What bugs me isn't that they look. The web is supposed to be open, and I like that. It's how cheap it is for them. A scraper fires off one tiny request and pays basically nothing, while I'm the one footing the bill for bandwidth. That imbalance is the whole problem, so I figured: fine, let's make the bots pay a little something to get in.
Proof of work, quickly
The idea is older than crypto and pretty simple. Before I let you in, I make your computer do a small, annoying chunk of math. Specifically: find a number that, when I glue it onto a random string and run the whole thing through SHA-256, produces a hash starting with a few zeros.
There's no clever shortcut for that. You just have to guess over and over until one sticks, which costs real CPU time. But checking your answer is one hash and it's instant. That gap is the magic. Expensive to solve, trivial for me to verify. Bitcoin does the same trick at an absurd scale; I just need a version small enough that a browser can finish it in about a second.
What this site actually does
You probably already saw it. That bunny on the loading screen when you first showed up? While you were watching it, your browser was quietly grinding through hashes in the background to solve one of these puzzles. Took maybe a second. Then the site appeared and you forgot about it.
Under the hood the server hands out a random challenge and signs it, so it only accepts puzzles it actually gave you. (Otherwise you could just invent your own, solve it once, and reuse it forever, which would defeat the point.) Your browser solves it in a worker thread, sends the answer back, the server re-checks it in one hash and drops a cookie. That cookie is what actually guards the stuff that matters, like posting on the message wall.
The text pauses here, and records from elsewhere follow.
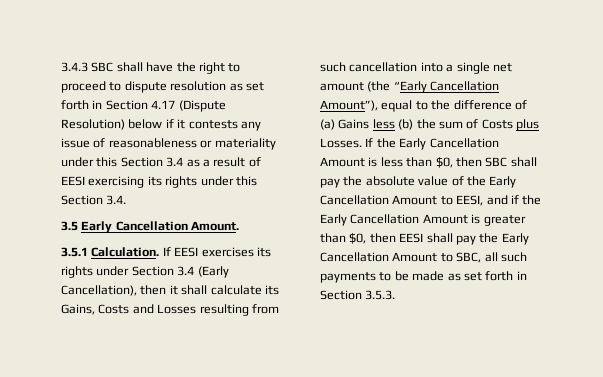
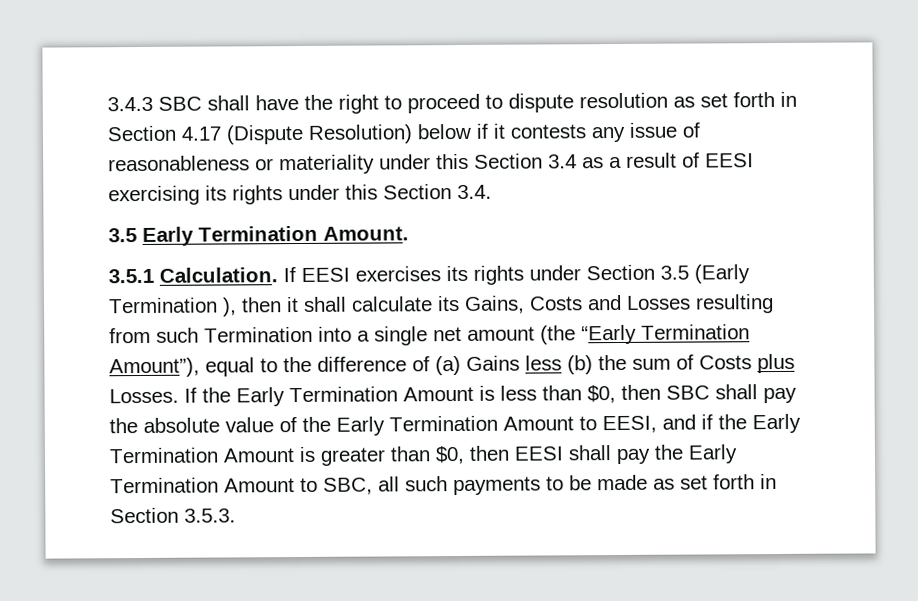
[115,221,188,231] Cancellation -> [198,225,318,242] Termination
[177,266,229,278] [61,285,137,296] 3.4 (Early Cancellation), -> [660,264,750,284] [108,297,237,317] 3.5 (Early Termination ),
[349,62,418,72] cancellation -> [204,326,313,343] Termination
[430,81,500,91] Cancellation -> [641,324,750,340] Termination
[429,138,499,148] Cancellation -> [289,386,398,403] Termination
[320,195,389,205] Cancellation -> [389,415,498,432] Termination
[350,214,420,224] Cancellation -> [109,447,219,464] Termination
[320,252,389,262] Cancellation -> [110,477,219,494] Termination

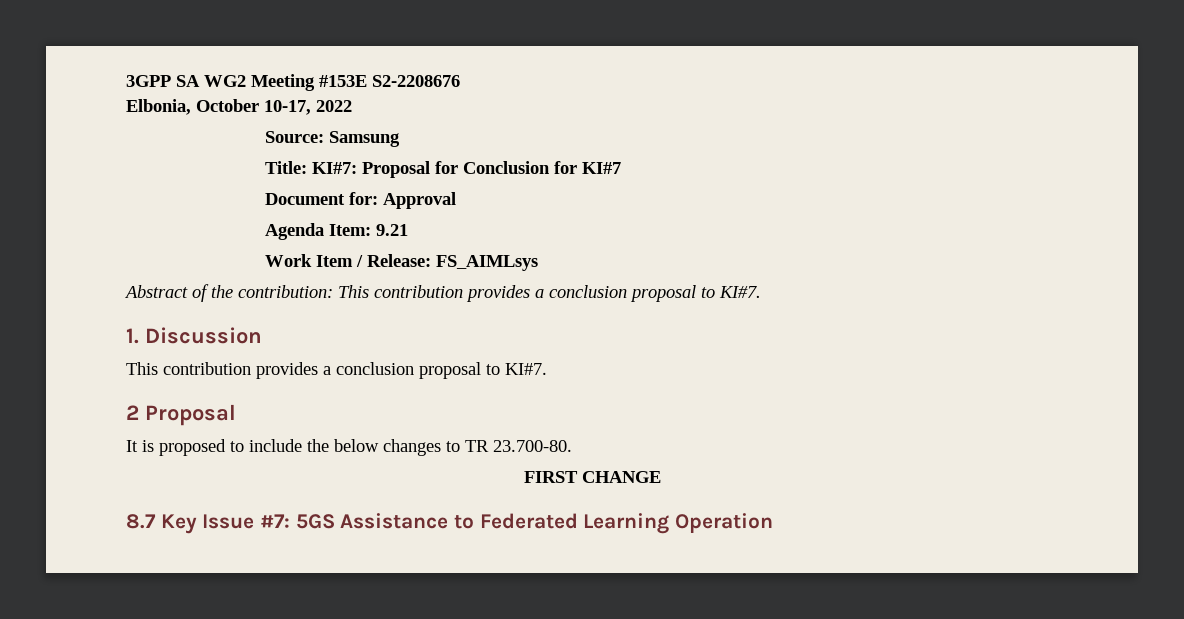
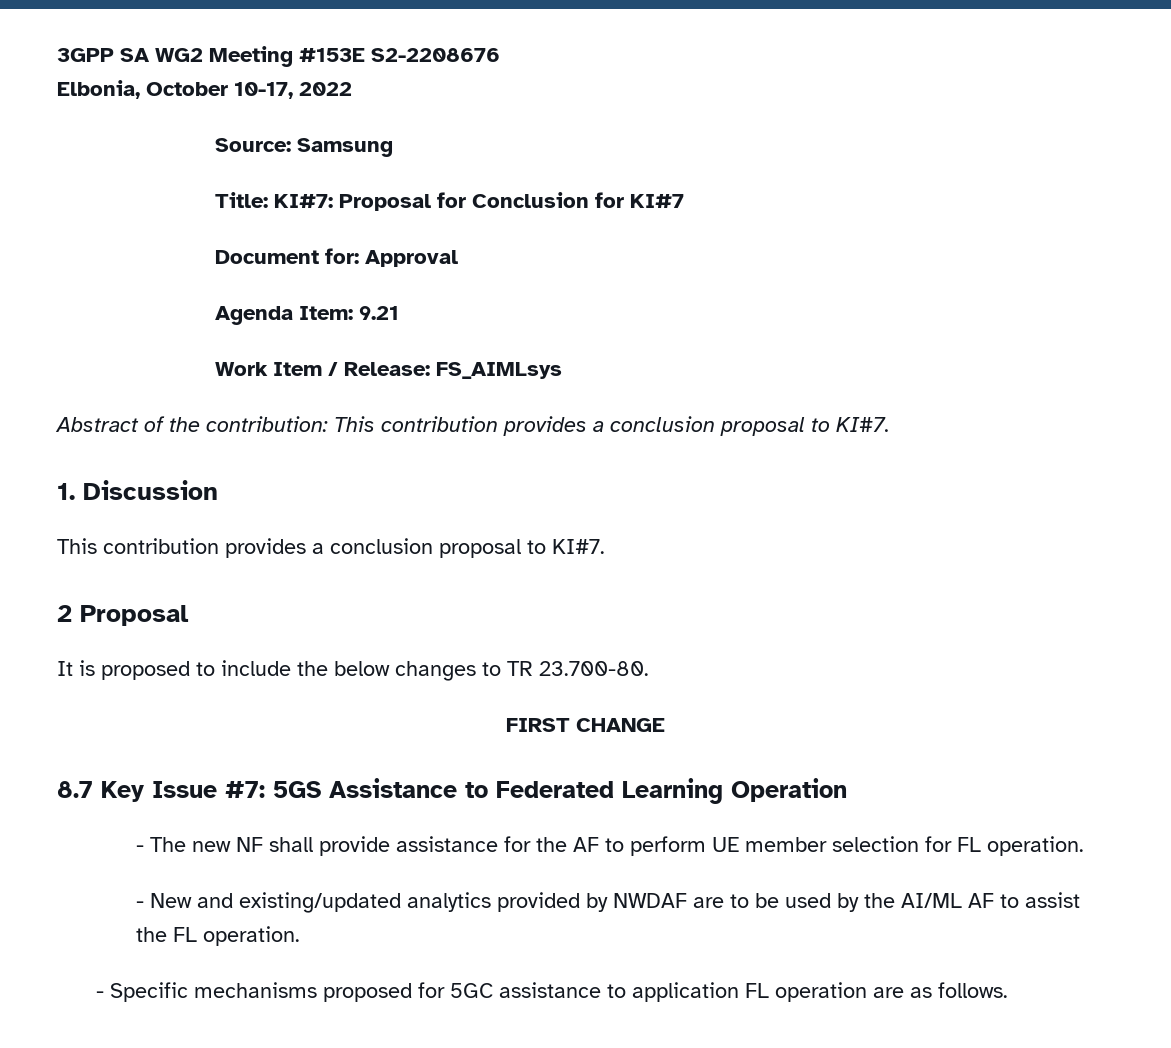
(774, 523) none -> [135,836,1084,856] [135,892,1080,913] [135,926,300,946] [96,982,1009,1002] // - The new NF shall provide assistance for the AF to perform UE member selection for FL operation. // - New and existing/updated analytics provided by NWDAF are to be used by the AI/ML AF to assist the FL operation. // - Specific mechanisms proposed for 5GC assistance to application FL operation are as follows.

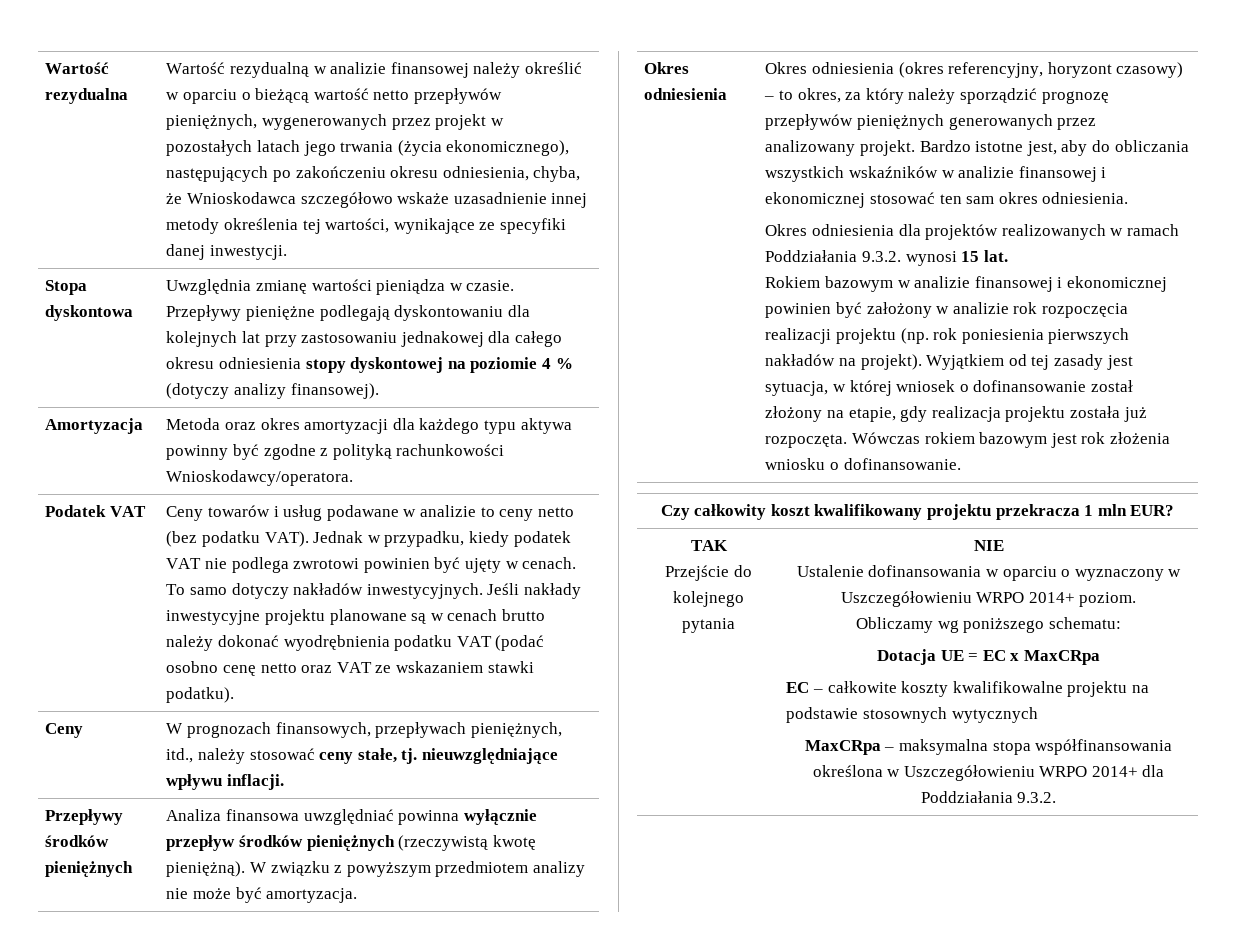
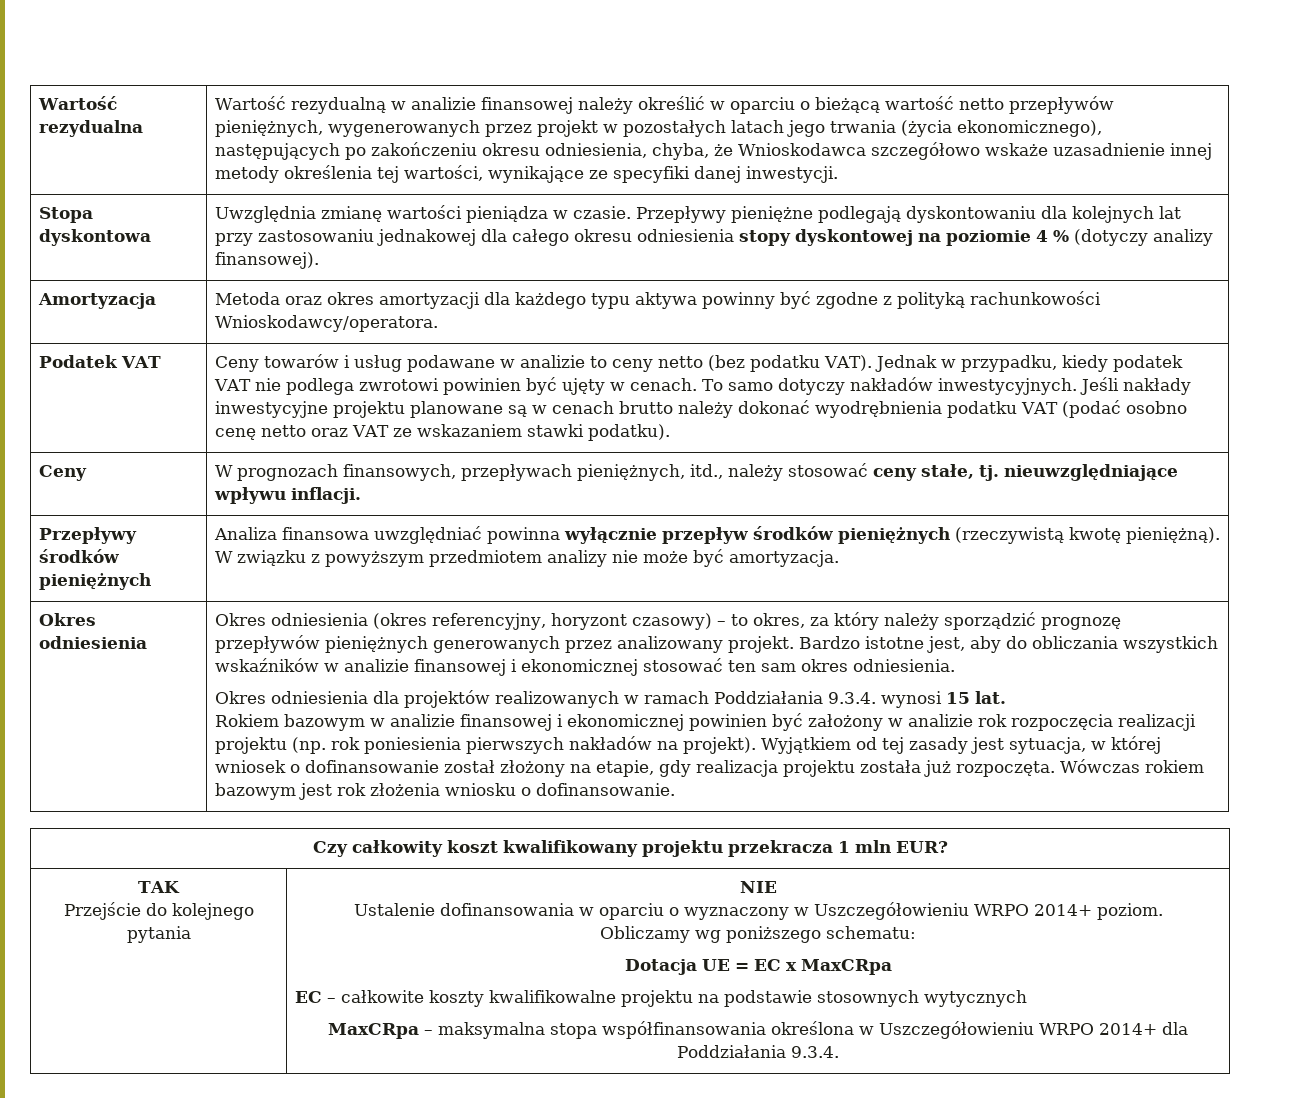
[862,251,902,262] 9.3.2. -> [827,692,876,704] 9.3.4.
[1017,792,1057,803] 9.3.2. -> [791,1046,839,1058] 9.3.4.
Two things I cared about. The page itself is always in the HTML, so Google and anyone with JavaScript off still read everything fine — the puzzle only guards the interactive bits. And if anything goes wrong, a timeout, a slow phone, a worker that errors out, the site just lets you in anyway. I would rather a scraper occasionally slip through than lock out one real person who came to read.
Why I didn't just use a captcha
Because I find captchas genuinely insulting. They make the human do the work, squinting at fire hydrants to prove they're not a robot, and half of them quietly ship your behaviour off to some third party while they're at it. Cookie banners and "press and hold to continue" walls are the same energy: friction you feel every single time, all of it pointed at the visitor.
Proof of work flips who pays. The machine does the grinding, not you. It happens once, in the time it takes the page to fade in, and it doesn't need a single third-party script or a banner asking permission to track you. For a site that's trying to stay quiet and respect the people reading it, that trade felt obvious.
The catch, because there's always one
This won't stop a determined scraper, and I'm not going to pretend it will. If someone really wants my pages and has money to burn, they'll just pay the CPU cost or run a real headless browser that solves the puzzle like everyone else. What it kills is the cheap, lazy, scrape-a-million-pages-before-lunch stuff, which is most of it.
The dial is difficulty: more required zeros means more work for the bots, but also a longer wait on a cheap phone. Crank it too high and congratulations, you've reinvented the cookie wall you were trying to avoid. Finding the setting where a human never notices but a mass crawl can't afford it is most of the actual work, and I'm still tweaking mine.
Anyway, you should try it
I think more sites should do this. It sits in the gap between doing nothing and hiding behind a captcha vendor, it's a couple hundred lines, it leans on a hash function every browser already ships, and it asks nothing of your visitors' privacy. Worst case for a real person is a one-second wait they'll never think about again.
Publishing on the open web means giving everyone a free copy, and I still think that's worth it. Charging the robots a sliver of electricity to take theirs isn't closing the door. It's just asking them to chip in. If you run anything, it's worth a look.